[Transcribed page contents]
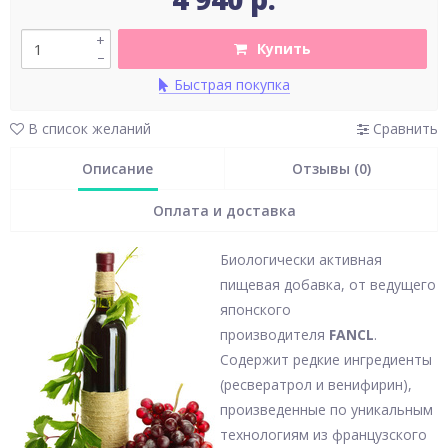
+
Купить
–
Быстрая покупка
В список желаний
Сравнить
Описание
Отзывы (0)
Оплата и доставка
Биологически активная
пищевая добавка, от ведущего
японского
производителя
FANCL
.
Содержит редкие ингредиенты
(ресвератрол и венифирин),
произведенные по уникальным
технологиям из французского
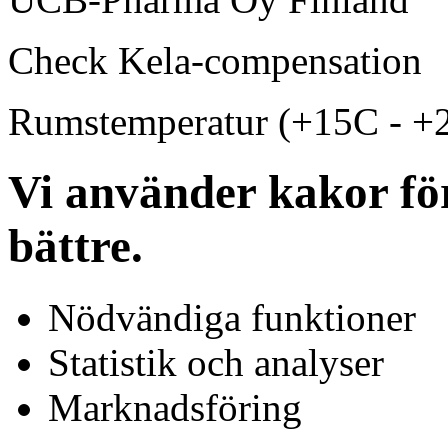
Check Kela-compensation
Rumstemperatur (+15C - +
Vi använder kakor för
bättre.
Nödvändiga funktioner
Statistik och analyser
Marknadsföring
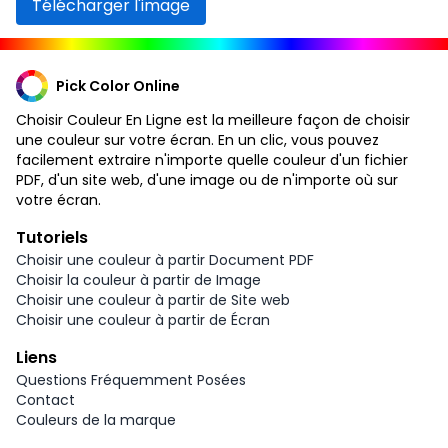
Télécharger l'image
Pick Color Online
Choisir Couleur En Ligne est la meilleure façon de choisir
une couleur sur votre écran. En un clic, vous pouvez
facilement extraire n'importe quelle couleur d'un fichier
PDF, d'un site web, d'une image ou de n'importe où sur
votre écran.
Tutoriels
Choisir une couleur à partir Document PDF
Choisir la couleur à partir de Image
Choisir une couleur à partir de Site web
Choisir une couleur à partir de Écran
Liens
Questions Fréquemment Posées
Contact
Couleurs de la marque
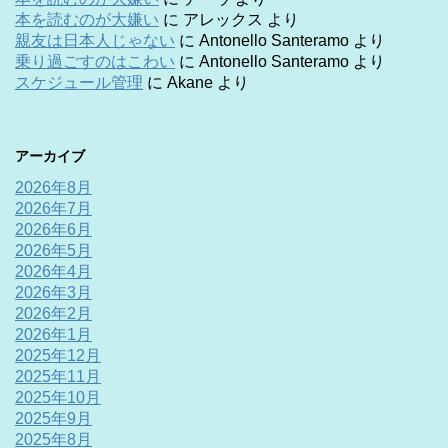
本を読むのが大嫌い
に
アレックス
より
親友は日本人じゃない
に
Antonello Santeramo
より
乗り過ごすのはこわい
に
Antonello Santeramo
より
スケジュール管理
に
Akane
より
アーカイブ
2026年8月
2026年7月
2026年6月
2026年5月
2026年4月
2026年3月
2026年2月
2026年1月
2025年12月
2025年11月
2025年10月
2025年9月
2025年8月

...

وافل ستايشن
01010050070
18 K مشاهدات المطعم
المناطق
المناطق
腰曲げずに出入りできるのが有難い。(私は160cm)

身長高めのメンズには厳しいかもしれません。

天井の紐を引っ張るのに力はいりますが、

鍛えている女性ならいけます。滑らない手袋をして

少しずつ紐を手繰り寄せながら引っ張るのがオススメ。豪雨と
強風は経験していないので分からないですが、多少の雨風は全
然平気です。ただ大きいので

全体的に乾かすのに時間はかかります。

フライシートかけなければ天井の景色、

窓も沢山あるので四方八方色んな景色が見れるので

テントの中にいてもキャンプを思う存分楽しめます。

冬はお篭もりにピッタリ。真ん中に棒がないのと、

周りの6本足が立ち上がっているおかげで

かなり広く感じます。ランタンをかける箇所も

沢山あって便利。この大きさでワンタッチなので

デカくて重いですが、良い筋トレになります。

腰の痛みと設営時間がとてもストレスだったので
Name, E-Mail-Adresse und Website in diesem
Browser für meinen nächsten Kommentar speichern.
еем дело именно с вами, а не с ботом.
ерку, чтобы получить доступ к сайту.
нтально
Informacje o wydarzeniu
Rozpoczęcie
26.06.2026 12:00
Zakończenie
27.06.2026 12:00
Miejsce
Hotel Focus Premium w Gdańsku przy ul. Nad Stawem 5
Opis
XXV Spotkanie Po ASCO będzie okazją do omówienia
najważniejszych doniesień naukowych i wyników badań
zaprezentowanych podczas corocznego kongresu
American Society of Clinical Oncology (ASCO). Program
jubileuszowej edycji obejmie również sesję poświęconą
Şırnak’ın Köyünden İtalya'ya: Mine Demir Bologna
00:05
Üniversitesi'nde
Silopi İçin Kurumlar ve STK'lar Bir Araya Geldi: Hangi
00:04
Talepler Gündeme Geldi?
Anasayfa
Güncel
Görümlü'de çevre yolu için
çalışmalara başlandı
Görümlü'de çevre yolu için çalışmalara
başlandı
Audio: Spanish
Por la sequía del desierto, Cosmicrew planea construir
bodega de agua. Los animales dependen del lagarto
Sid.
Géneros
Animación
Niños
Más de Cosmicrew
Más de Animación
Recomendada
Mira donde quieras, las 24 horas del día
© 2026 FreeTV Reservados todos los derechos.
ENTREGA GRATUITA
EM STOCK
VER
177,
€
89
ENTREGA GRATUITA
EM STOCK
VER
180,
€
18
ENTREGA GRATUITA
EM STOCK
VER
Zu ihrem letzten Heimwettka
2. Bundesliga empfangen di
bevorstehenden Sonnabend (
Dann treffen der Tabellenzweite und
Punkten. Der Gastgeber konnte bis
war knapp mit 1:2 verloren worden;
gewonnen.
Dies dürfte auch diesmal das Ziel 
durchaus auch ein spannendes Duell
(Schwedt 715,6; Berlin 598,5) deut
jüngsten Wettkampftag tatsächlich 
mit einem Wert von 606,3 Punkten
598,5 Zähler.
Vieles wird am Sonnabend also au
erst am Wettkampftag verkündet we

- **Activity**
All that belongs in the answer is the run of lines above from the line containing "وافل ستايشن" through the line containing "XXV Spotkanie Po", exactly as written.

- **Solution to this problem**
وافل ستايشن
01010050070
18 K مشاهدات المطعم
المناطق
المناطق
腰曲げずに出入りできるのが有難い。(私は160cm)

身長高めのメンズには厳しいかもしれません。

天井の紐を引っ張るのに力はいりますが、

鍛えている女性ならいけます。滑らない手袋をして

少しずつ紐を手繰り寄せながら引っ張るのがオススメ。豪雨と
強風は経験していないので分からないですが、多少の雨風は全
然平気です。ただ大きいので

全体的に乾かすのに時間はかかります。

フライシートかけなければ天井の景色、

窓も沢山あるので四方八方色んな景色が見れるので

テントの中にいてもキャンプを思う存分楽しめます。

冬はお篭もりにピッタリ。真ん中に棒がないのと、

周りの6本足が立ち上がっているおかげで

かなり広く感じます。ランタンをかける箇所も

沢山あって便利。この大きさでワンタッチなので

デカくて重いですが、良い筋トレになります。

腰の痛みと設営時間がとてもストレスだったので
Name, E-Mail-Adresse und Website in diesem
Browser für meinen nächsten Kommentar speichern.
еем дело именно с вами, а не с ботом.
ерку, чтобы получить доступ к сайту.
нтально
Informacje o wydarzeniu
Rozpoczęcie
26.06.2026 12:00
Zakończenie
27.06.2026 12:00
Miejsce
Hotel Focus Premium w Gdańsku przy ul. Nad Stawem 5
Opis
XXV Spotkanie Po ASCO będzie okazją do omówienia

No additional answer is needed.